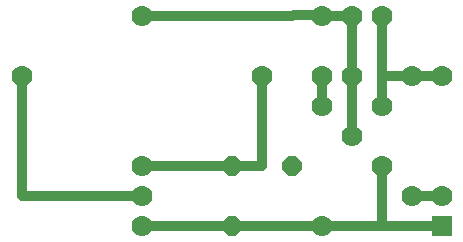
<source format=gbl>
G75*
%MOIN*%
%OFA0B0*%
%FSLAX25Y25*%
%IPPOS*%
%LPD*%
%AMOC8*
5,1,8,0,0,1.08239X$1,22.5*
%
%ADD10OC8,0.06496*%
%ADD11C,0.07000*%
%ADD12R,0.07000X0.07000*%
%ADD13C,0.03200*%
%ADD14C,0.01000*%
D10*
X0081000Y0011000D03*
X0081000Y0031000D03*
X0101000Y0031000D03*
D11*
X0121000Y0041000D03*
X0111000Y0051000D03*
X0111000Y0061000D03*
X0121000Y0061000D03*
X0131000Y0051000D03*
X0141000Y0061000D03*
X0151000Y0061000D03*
X0131000Y0081000D03*
X0121000Y0081000D03*
X0111000Y0081000D03*
X0091000Y0061000D03*
X0051000Y0081000D03*
X0011000Y0061000D03*
X0051000Y0031000D03*
X0051000Y0021000D03*
X0051000Y0011000D03*
X0111000Y0011000D03*
X0131000Y0031000D03*
X0141000Y0021000D03*
X0151000Y0021000D03*
D12*
X0151000Y0011000D03*
D13*
X0011000Y0021000D02*
X0011000Y0061000D01*
X0051000Y0081000D02*
X0101000Y0081000D01*
X0101800Y0081100D02*
X0110800Y0081100D01*
X0111000Y0081000D02*
X0121000Y0081000D01*
X0121000Y0061000D01*
X0121000Y0041000D01*
X0111000Y0051000D02*
X0111000Y0061000D01*
X0131000Y0061000D02*
X0131000Y0051000D01*
X0131000Y0061000D02*
X0141000Y0061000D01*
X0151000Y0061000D01*
X0131000Y0061000D02*
X0131000Y0081000D01*
X0091000Y0061000D02*
X0091000Y0031000D01*
X0081000Y0031000D01*
X0051000Y0031000D01*
X0051000Y0021000D02*
X0011000Y0021000D01*
X0051400Y0010900D02*
X0080200Y0010900D01*
X0081100Y0010900D02*
X0110800Y0010900D01*
X0111000Y0011000D02*
X0131000Y0011000D01*
X0131000Y0031000D01*
X0141000Y0021000D02*
X0151000Y0021000D01*
X0151000Y0011000D02*
X0131000Y0011000D01*
D14*
X0111700Y0011800D02*
X0111000Y0011000D01*
X0110800Y0010900D01*
X0081100Y0010900D02*
X0081000Y0011000D01*
X0080200Y0010900D01*
X0051400Y0010900D02*
X0051000Y0011000D01*
X0051000Y0031000D02*
X0051400Y0031600D01*
X0101000Y0081000D02*
X0111000Y0081000D01*
X0101800Y0081100D01*
M02*

</source>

## Exercise prompt
Print each line, exactly as written, from the one that contains "X0131000Y0031000D01*" to the end of the data above, with both end lines included and nothing else.

## Answer for this exercise
X0131000Y0031000D01*
X0141000Y0021000D02*
X0151000Y0021000D01*
X0151000Y0011000D02*
X0131000Y0011000D01*
D14*
X0111700Y0011800D02*
X0111000Y0011000D01*
X0110800Y0010900D01*
X0081100Y0010900D02*
X0081000Y0011000D01*
X0080200Y0010900D01*
X0051400Y0010900D02*
X0051000Y0011000D01*
X0051000Y0031000D02*
X0051400Y0031600D01*
X0101000Y0081000D02*
X0111000Y0081000D01*
X0101800Y0081100D01*
M02*

</source>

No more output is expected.